Однако уходившие не знали уныния и, собравшись на краю лагеря, выступили оттуда под пронзительную музыку, извлекаемую из коротких дудок, похожих на свистки пастухов-этрусков. Была у них и литавра, неприятные и, по мнению некоторых, злобные звуки которой раздавались и тогда, когда сама колонна уже не была видна на болоте, окружающем в это время года реку Волтурн.

Когда же смолкли и эти звуки, оставшихся охватило сильное уныние.

2. Намерением Спартака тоже было сняться с места, чтобы повести оставшихся верными ему людей, числом примерно восемнадцать тысяч, в Луканию сразу после ухода несогласных, чью участь он, по всей вероятности, предвидел. Однако выступление было отложено на несколько дней, ибо подготовка к упорядоченному переходу такого количества людей требовала размышлений и принятия множества мер. К тому же восставших жгло желание узнать о судьбе прежних товарищей, прежде чем уходить на юг.
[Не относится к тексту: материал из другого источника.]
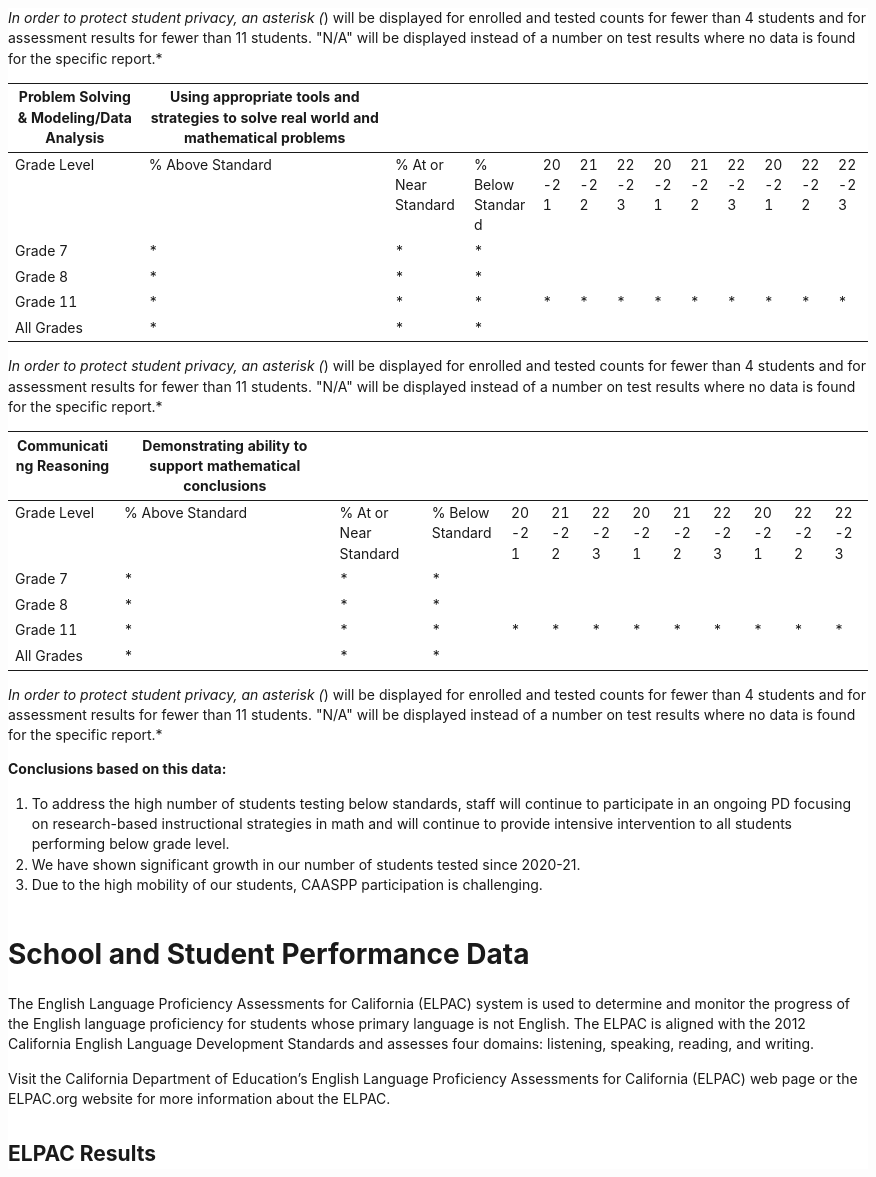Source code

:*In order to protect student privacy, an asterisk (*) will be displayed for enrolled and tested counts for fewer than 4 students and for assessment results for fewer than 11 students. "N/A" will be displayed instead of a number on test results where no data is found for the specific report.*

| Problem Solving & Modeling/Data Analysis | Using appropriate tools and strategies to solve real world and mathematical problems |  |  |  |  |  |  |  |  |  |  |  |
|------------------------------------------|------------------------------------------|--|--|--|--|--|--|--|--|--|--|--|
| Grade Level                              | % Above Standard                        | % At or Near Standard | % Below Standard | 20-21 | 21-22 | 22-23 | 20-21 | 21-22 | 22-23 | 20-21 | 22-22 | 22-23 |
| Grade 7                                 | *                                       | *                    | *                |      |      |      |      |      |      |      |      |      |
| Grade 8                                 | *                                       | *                    | *                |      |      |      |      |      |      |      |      |      |
| Grade 11                                | *                                       | *                    | *                | *    | *    | *    | *    | *    | *    | *    | *    | *    |
| All Grades                              | *                                       | *                    | *                |      |      |      |      |      |      |      |      |      |

*In order to protect student privacy, an asterisk (*) will be displayed for enrolled and tested counts for fewer than 4 students and for assessment results for fewer than 11 students. "N/A" will be displayed instead of a number on test results where no data is found for the specific report.*

| Communicating Reasoning | Demonstrating ability to support mathematical conclusions |  |  |  |  |  |  |  |  |  |  |  |
|-------------------------|----------------------------------------------------------|--|--|--|--|--|--|--|--|--|--|--|
| Grade Level             | % Above Standard                                        | % At or Near Standard | % Below Standard | 20-21 | 21-22 | 22-23 | 20-21 | 21-22 | 22-23 | 20-21 | 22-22 | 22-23 |
| Grade 7                | *                                                       | *                    | *                |      |      |      |      |      |      |      |      |      |
| Grade 8                | *                                                       | *                    | *                |      |      |      |      |      |      |      |      |      |
| Grade 11               | *                                                       | *                    | *                | *    | *    | *    | *    | *    | *    | *    | *    | *    |
| All Grades             | *                                                       | *                    | *                |      |      |      |      |      |      |      |      |      |

*In order to protect student privacy, an asterisk (*) will be displayed for enrolled and tested counts for fewer than 4 students and for assessment results for fewer than 11 students. "N/A" will be displayed instead of a number on test results where no data is found for the specific report.*

**Conclusions based on this data:**
1. To address the high number of students testing below standards, staff will continue to participate in an ongoing PD focusing on research-based instructional strategies in math and will continue to provide intensive intervention to all students performing below grade level.
2. We have shown significant growth in our number of students tested since 2020-21.
3. Due to the high mobility of our students, CAASPP participation is challenging.

# School and Student Performance Data

The English Language Proficiency Assessments for California (ELPAC) system is used to determine and monitor the progress of the English language proficiency for students whose primary language is not English. The ELPAC is aligned with the 2012 California English Language Development Standards and assesses four domains: listening, speaking, reading, and writing.

Visit the California Department of Education’s English Language Proficiency Assessments for California (ELPAC) web page or the ELPAC.org website for more information about the ELPAC.

## ELPAC Results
Весть пришла на утро третьего дня. В лагерь с разных сторон вошли две понурые фигуры, не знавшие друг о друге, но с одинаковым известием. Вскоре всем стало известно, что Каст и его соратники были атакованы римлянами немногим севернее Волтурна. Две тысячи полегли там же, а сам Каст был убит своими же людьми при совместном бегстве через болото. Римские легионеры, как того и следовало ожидать, не вышли на регулярную битву, а загнали своих разрозненных и отчаявшихся противников в болото, как поступают со зверями на арене, подгоняя их криками, тоже памятными по цирковым ристалищам. Там беглецов охватила такая ярость, что они сами перебили своих вожаков, считая тех повинными в неудаче, а после того набросились почти невооруженные на своих преследователей, одетых в доспехи, так что те еще больше уверились, что имеют дело не с опасным противником, а с диким зверьем. Около пяти сотен уцелевших, как утверждали оба беглеца, были пойманы и прибиты гвоздями к деревьям вдоль Аппиевой дороги – мучительная смерть в такое время года, когда дожди, словно в насмешку, понемногу утоляют жажду умирающих и отодвигают конец.

Известие об ужасной участи тех, кто ушел всего три Дня назад под воинственное пение дудок, быстро разлетелась по лагерю, где до этой минуты хватало колеблющихся и сомневающихся. Теперь даже те, кто прежде упрекал Спартака кто за неспособность, кто за нежелание предотвратить разгром их недавних товарищей, придерживали языки. Строго выполняя его приказы, все двинулись к Апеннинским горам.

3. Спартак мечтал отказаться от оружия и побрататься со всеми пастухами, батраками и рабами на юге, а также создать конфедерацию городов в соответствии с идеями справедливости и добра. Этот его возвышенный план был, хоть и частично, осуществлен в городе Фуриях, но только после того, как он разбил сначала нескольких второстепенных римских военачальников, а потом и самого Вариния. Ведь римляне не могли не сознавать, что такое сообщество, какое замыслил Спартак, даже вполне миролюбивое, самим фактом своего существования обязательно будет представлять угрозу для стабильности их республики, зиждущейся на несправедливостях; это подобно тому, как в одном теле не ужиться здоровью и недугу, которые обязательно будут бороться и не уймутся, пока что-то одно не возобладает. Ибо недуг никогда не смирится со здоровьем – благим состоянием тела. Потому недуг не будет довольствоваться властью над одним пораженным органом и погонит по телу отравленные соки, целя в еще не пораженные органы.